EXERCISE DETAILS: Count the lines in the listing below that contain the word "many" and reply with the total alone.

──────── THE DATA ────────

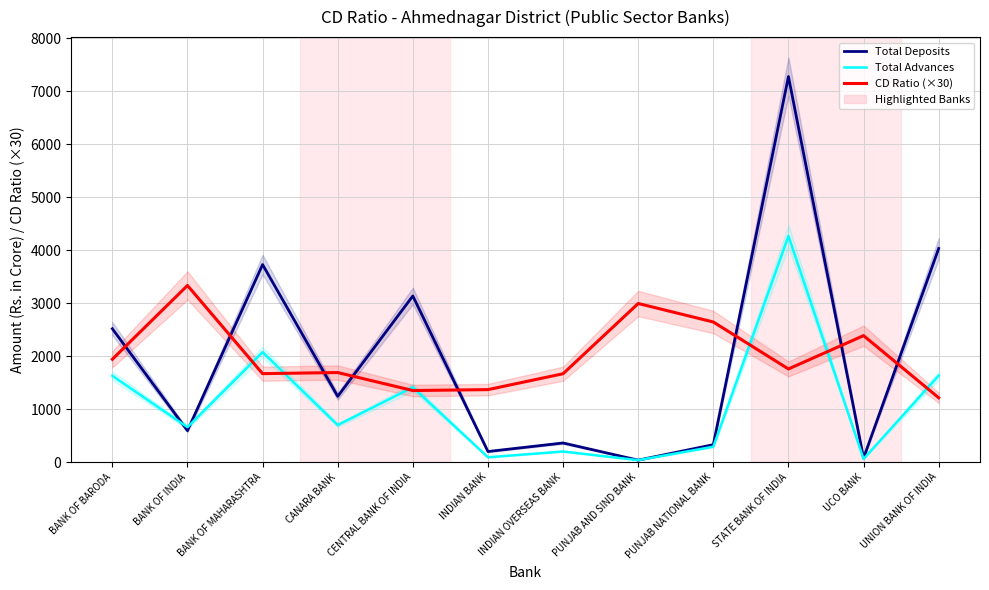

How many interior local valleys does the Total Advances series have?

5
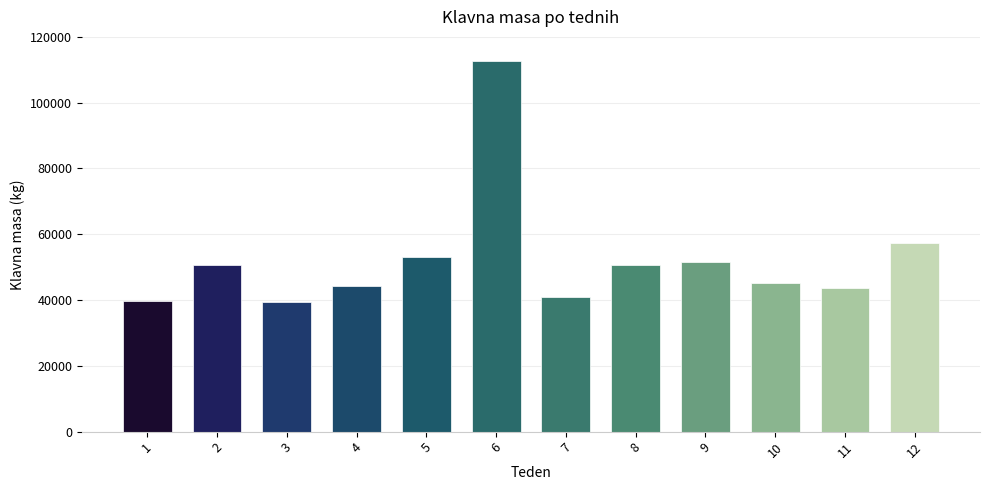

What is the difference between the maximum and minimum values?

73521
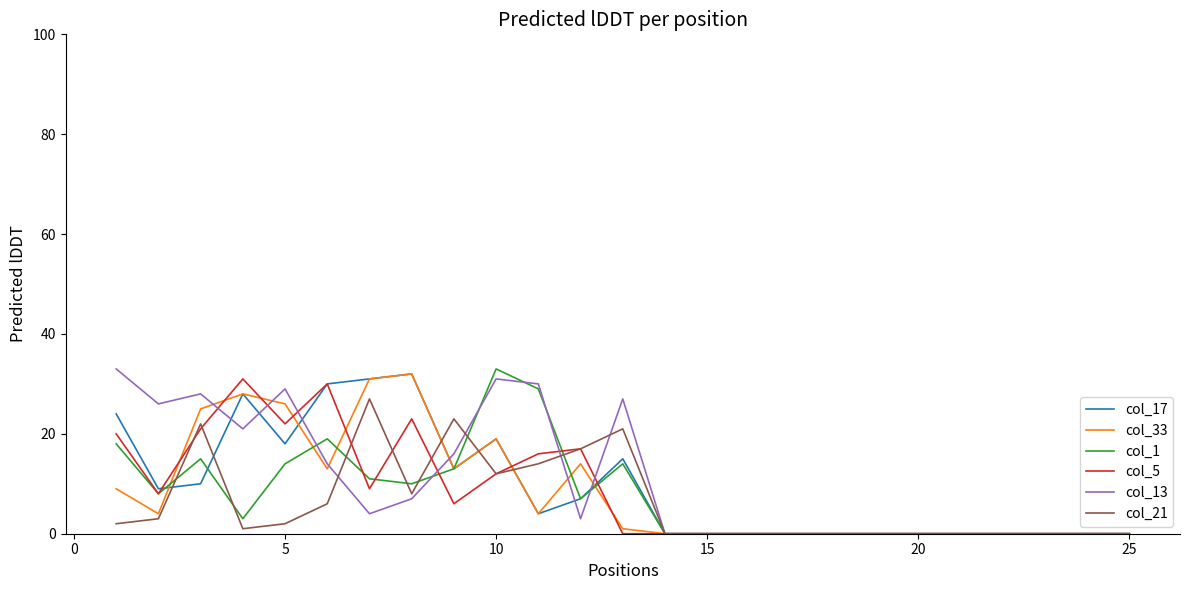

What is the maximum value shown in the chart?

33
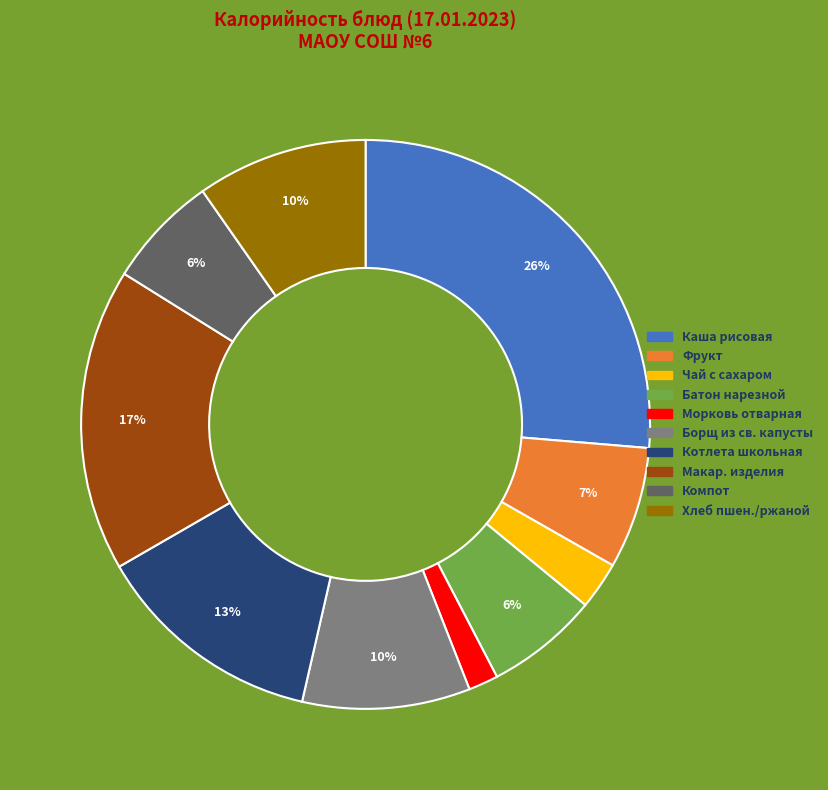

Is there a majority slice in this chart?

No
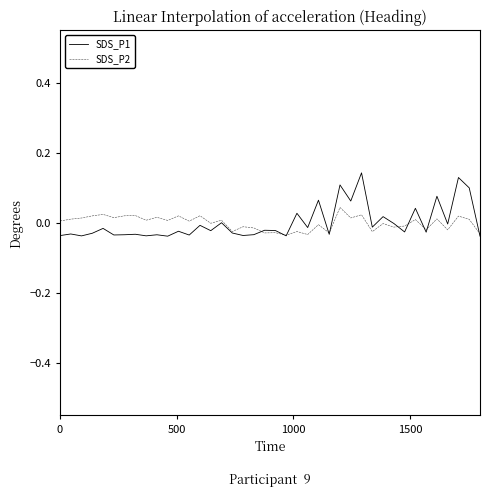

Rank the series by their maximum value, from lowest to highest.

SDS_P2, SDS_P1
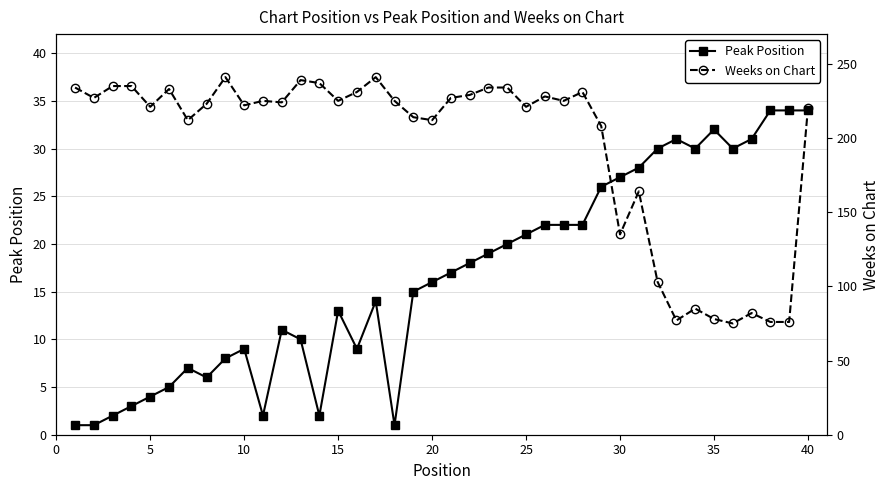

How many data points in Peak Position are less than 17?

20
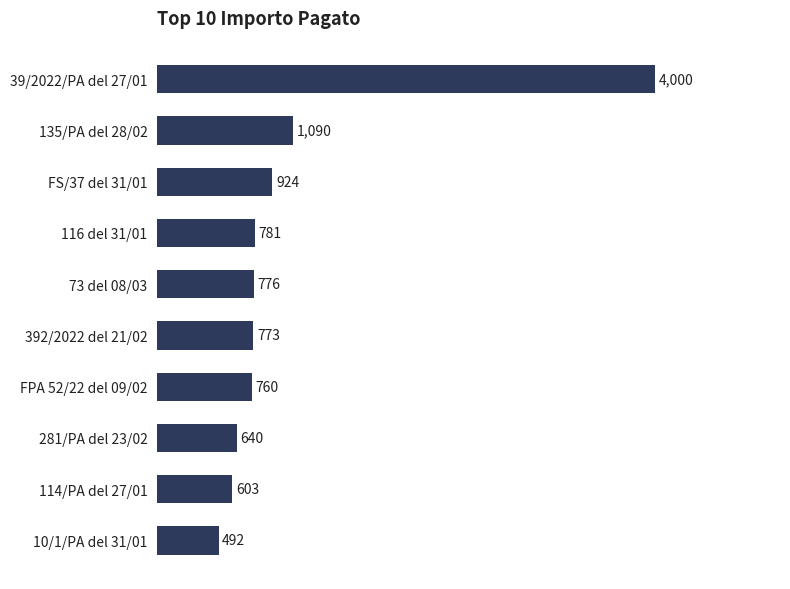

What is the difference between the maximum and minimum values?

3508.0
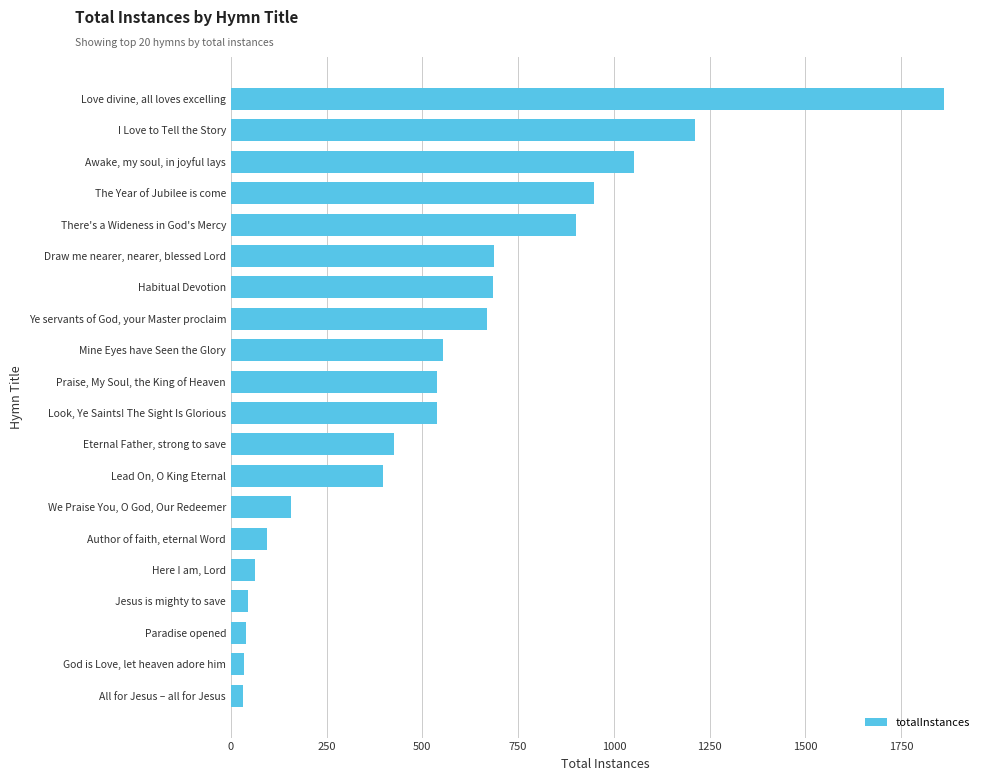

Are the bars horizontal?

Yes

────────

ANSWER AREA: 2